Sexual behaviour is learned in families and cultures through socialisation. Customs and beliefs learned in one’s family and culture influence your perception of what is good and acceptable, and what is wrong and shameful. Therefore, customs and the permission to express one’s sexuality vary widely. However, everyone has the right to create a satisfying sexual life and to express and fulfil their sexuality in different ways.

You can act on your sexuality alone or with a partner. Ways of doing this include different types of caresses, intercourse, masturbation, fantasies, and in-dream sensations.


Inexperience in dating and sexual relations can feel worrying and distressing. It can feel like you’re the only one who has no experience of kissing, sex, or relationships in general. External expectations can put a lot of pressure on you when you compare yourself to your acquaintances, friends, or the image portrayed in the media, or when you have to account for your situation to people such as relatives.

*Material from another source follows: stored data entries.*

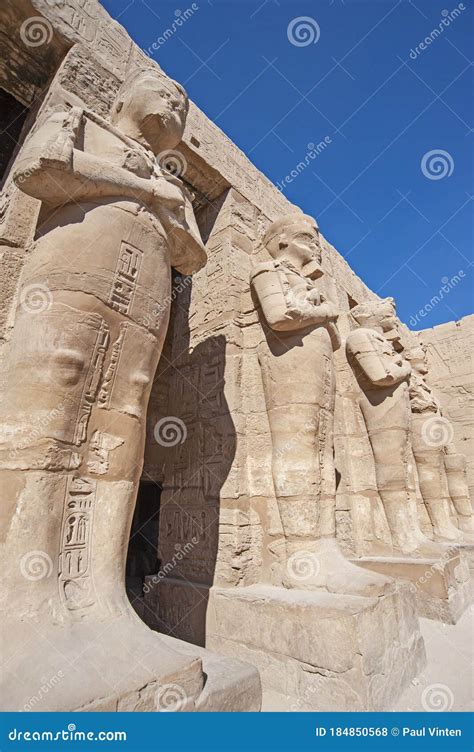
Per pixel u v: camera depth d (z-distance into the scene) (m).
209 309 5.53
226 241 5.71
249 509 4.45
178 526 5.04
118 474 2.50
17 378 2.30
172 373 5.90
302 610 3.24
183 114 3.60
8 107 5.60
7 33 4.27
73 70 4.27
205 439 4.97
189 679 1.97
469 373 12.28
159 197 2.98
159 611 4.68
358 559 5.46
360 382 6.43
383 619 3.28
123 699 1.71
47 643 1.82
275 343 4.51
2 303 2.97
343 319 6.96
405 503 5.78
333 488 4.29
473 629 4.57
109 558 2.34
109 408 2.52
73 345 2.37
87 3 4.69
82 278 2.49
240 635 3.64
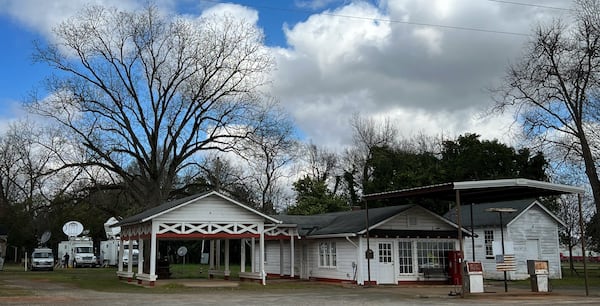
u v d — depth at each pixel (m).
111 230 60.03
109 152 42.16
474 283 22.09
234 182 48.44
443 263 29.39
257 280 29.22
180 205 26.48
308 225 32.97
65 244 60.59
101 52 41.31
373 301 19.00
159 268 34.62
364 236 27.84
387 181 51.56
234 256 67.88
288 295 21.80
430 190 22.61
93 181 42.53
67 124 41.56
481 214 36.88
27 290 24.42
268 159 47.38
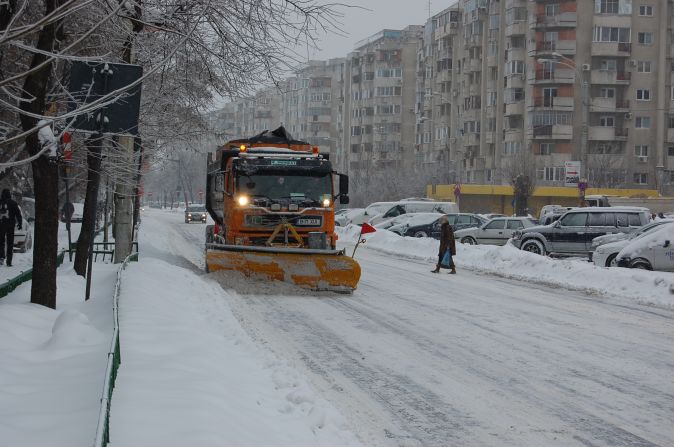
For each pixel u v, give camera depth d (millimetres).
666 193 83125
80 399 6516
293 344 11273
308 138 131500
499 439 6992
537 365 10172
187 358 8234
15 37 5281
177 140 21469
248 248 17531
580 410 8023
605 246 24031
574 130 83250
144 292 12859
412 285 20172
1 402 6445
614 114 83812
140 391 6652
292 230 18484
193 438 5461
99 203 35656
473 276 23375
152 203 159875
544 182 83375
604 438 7105
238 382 7691
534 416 7773
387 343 11531
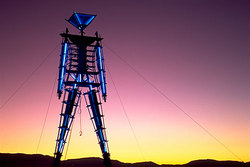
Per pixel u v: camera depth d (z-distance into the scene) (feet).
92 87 115.44
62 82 105.50
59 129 106.22
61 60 108.27
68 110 107.65
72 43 116.26
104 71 114.11
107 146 108.99
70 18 122.11
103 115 112.16
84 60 114.83
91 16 120.98
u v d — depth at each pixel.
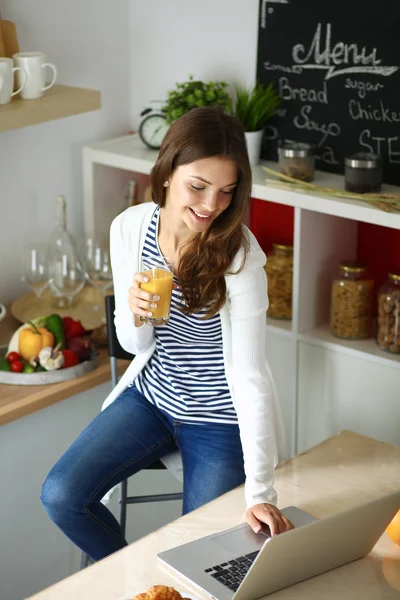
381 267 2.77
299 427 2.77
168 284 1.90
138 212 2.09
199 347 2.09
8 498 2.55
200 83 2.81
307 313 2.67
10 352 2.56
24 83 2.53
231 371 2.06
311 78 2.71
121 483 2.34
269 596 1.43
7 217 2.90
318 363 2.65
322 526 1.38
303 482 1.83
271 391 2.15
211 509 1.72
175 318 2.05
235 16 2.84
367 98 2.61
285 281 2.71
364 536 1.49
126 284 2.12
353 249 2.79
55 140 2.98
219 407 2.12
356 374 2.57
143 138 2.98
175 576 1.49
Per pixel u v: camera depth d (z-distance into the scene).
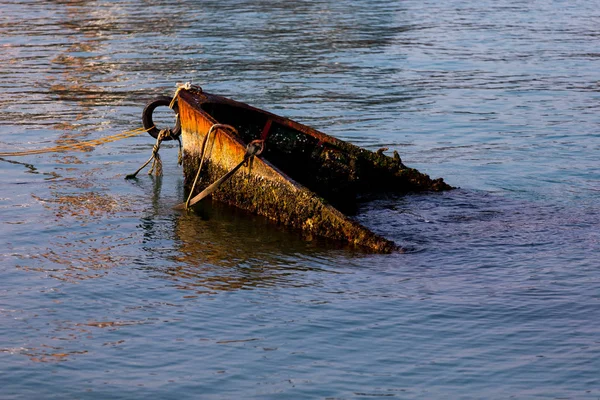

But no one has to date, have a relationship, or have sex just because of habit or the expectations of others. It is also worth remembering that not all young people and young adults are as experienced as they make out to be.


Relationships and sexuality can bring a lot of good to one’s life. However, it is important to consider whether one’s current relationship and sexual fulfilment contribute to wellbeing. It is good to ask yourself: What kind of relationships do I want? How do I want to realise my sexuality? Do I respect my own needs and wishes, or do I let my boundaries be broken?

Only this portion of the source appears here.